**GIVEN INFORMATION**
━━━━━━

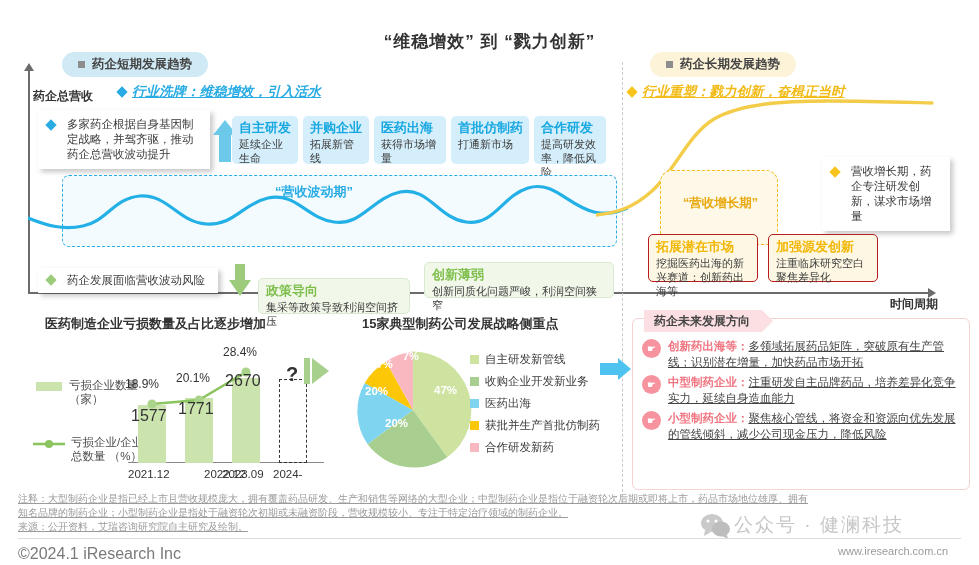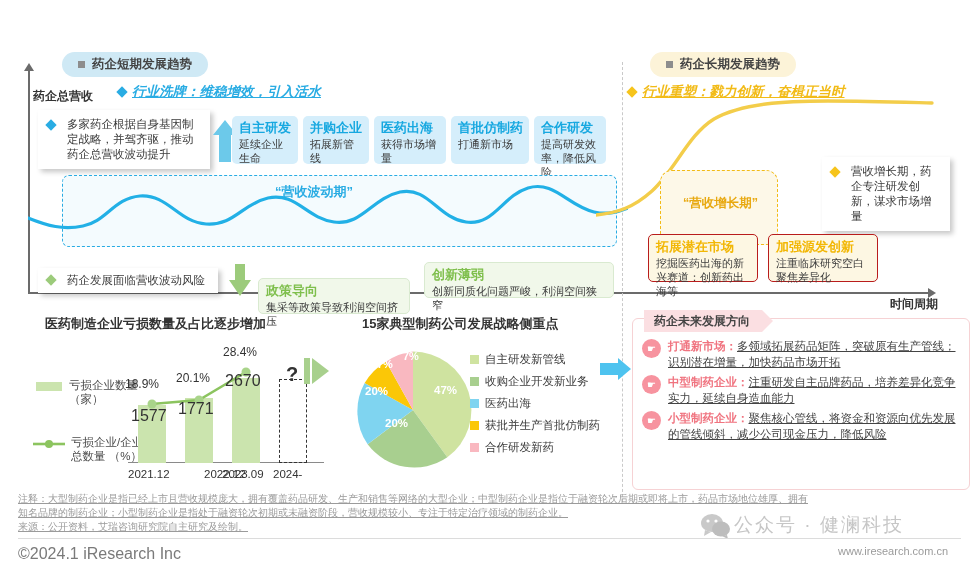--- a/index.html
+++ b/index.html
@@ -124,6 +124,7 @@
 
 <div class="stage">
 
+  <div class="abs main-title">“维稳增效” 到 “戮力创新”</div>
 
   <div class="abs axis-v"></div>
   <div class="abs axis-h"></div>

━━━━━━

**HOW TO COMPLETE THIS TASK**
For every record above, repeat the text exactly and omit any picture.

**WRITTEN SOLUTION**
--- a/index.html
+++ b/index.html
@@ -124,6 +124,7 @@
 
 <div class="stage">
 
+  <div class="abs main-title">“维稳增效” 到 “戮力创新”</div>
 
   <div class="abs axis-v"></div>
   <div class="abs axis-h"></div>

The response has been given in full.